When ingesting the following, note the additional lower-case test keyword:

curl -X POST "http://localhost:9200/custom/test" -d '{ "text" : "tHis this .is a! Test" }'

The response to the same query becomes:

{
  "took": 5,
  "timed_out": false,
  "_shards": {
    "total": 5,
    "successful": 5,
    "failed": 0
  },
  "hits": {
    "total": 1,
    "max_score": 0.9364339,
    "hits": [
      {
        "_index": "custom",
        "_type": "test",
        "_id": "1",
        "_score": 0.9364339,
        "_source": {
          "text": "tHis this .is a! Test"
        },
        "highlight": {
          "text.case_insensitive": [
            "<em>tHis</em><em> this</em> .is a!<em> Test</em>"
          ]
        }
      }
    ]
  }
}

As you can see, the highlight now also includes the lower-case this.
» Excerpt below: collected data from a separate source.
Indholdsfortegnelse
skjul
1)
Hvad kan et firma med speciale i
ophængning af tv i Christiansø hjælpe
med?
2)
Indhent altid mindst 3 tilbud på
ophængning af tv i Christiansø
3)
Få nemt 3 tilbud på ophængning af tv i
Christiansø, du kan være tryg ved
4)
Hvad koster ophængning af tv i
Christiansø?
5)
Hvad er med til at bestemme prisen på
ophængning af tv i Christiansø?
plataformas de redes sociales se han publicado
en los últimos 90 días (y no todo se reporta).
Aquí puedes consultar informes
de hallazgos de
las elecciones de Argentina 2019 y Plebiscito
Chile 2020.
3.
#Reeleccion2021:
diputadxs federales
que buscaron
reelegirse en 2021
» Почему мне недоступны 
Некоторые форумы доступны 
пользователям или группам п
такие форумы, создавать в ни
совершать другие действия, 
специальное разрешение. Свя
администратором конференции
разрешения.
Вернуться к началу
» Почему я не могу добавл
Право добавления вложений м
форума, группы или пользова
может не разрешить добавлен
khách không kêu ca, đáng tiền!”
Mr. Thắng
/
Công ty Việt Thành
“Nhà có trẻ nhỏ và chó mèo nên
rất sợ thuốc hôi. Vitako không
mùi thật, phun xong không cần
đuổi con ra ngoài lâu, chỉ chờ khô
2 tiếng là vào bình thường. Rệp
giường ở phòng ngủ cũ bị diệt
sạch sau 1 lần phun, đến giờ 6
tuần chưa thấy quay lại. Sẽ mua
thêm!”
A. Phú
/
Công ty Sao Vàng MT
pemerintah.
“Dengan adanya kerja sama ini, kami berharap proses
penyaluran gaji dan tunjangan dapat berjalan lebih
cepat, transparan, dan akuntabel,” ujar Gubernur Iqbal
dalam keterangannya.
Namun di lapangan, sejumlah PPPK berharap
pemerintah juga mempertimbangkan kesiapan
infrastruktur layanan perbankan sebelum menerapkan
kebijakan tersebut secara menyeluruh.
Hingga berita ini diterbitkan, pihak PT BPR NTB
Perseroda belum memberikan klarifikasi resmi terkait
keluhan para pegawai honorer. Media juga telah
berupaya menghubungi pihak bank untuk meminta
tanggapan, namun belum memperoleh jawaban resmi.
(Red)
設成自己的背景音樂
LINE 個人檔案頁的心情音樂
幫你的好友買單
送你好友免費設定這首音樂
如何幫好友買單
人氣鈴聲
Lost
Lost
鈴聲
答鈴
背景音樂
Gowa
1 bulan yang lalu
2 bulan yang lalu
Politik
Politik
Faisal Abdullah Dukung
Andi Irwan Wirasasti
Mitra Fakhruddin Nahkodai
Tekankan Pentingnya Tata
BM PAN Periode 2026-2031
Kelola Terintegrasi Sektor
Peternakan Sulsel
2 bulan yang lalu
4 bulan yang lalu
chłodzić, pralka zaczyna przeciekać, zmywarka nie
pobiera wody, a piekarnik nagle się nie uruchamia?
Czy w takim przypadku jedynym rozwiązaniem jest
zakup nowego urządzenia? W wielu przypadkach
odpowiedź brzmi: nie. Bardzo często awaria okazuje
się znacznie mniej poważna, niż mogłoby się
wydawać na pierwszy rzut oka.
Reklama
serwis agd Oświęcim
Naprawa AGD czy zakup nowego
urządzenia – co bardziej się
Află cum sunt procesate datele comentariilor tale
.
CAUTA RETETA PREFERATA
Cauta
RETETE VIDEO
For such a test example, we do not mind. However, for complicated queries, the user might (and probably will) get confused when and how the smart-case has any effect. Especially when the lower-case match would include a field that only matches on lower-case.

Conclusion

This solution will give you all highlights merged as one, but might include unwanted results.